- Your instructions
Reproduce verbatim the text read from each of the items below, leaving the pictures out of your answer.
>>
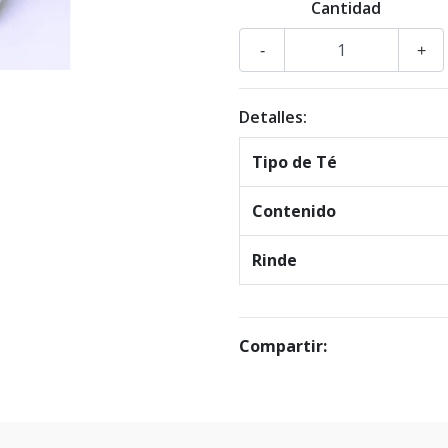
Cantidad
-
+
Detalles:
Tipo de Té
Contenido
Rinde
Compartir:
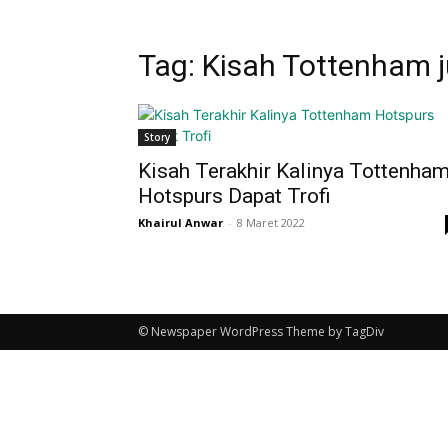
Tag: Kisah Tottenham j
Story
Kisah Terakhir Kalinya Tottenha
Hotspurs Dapat Trofi
Khairul Anwar
-
8 Maret 2022
© Newspaper WordPress Theme by TagDiv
<<
- Response to this exercise
Cantidad
-
+
Detalles:
Tipo de Té
Contenido
Rinde
Compartir:
Tag: Kisah Tottenham j
Story
Kisah Terakhir Kalinya Tottenha
Hotspurs Dapat Trofi
Khairul Anwar
-
8 Maret 2022
© Newspaper WordPress Theme by TagDiv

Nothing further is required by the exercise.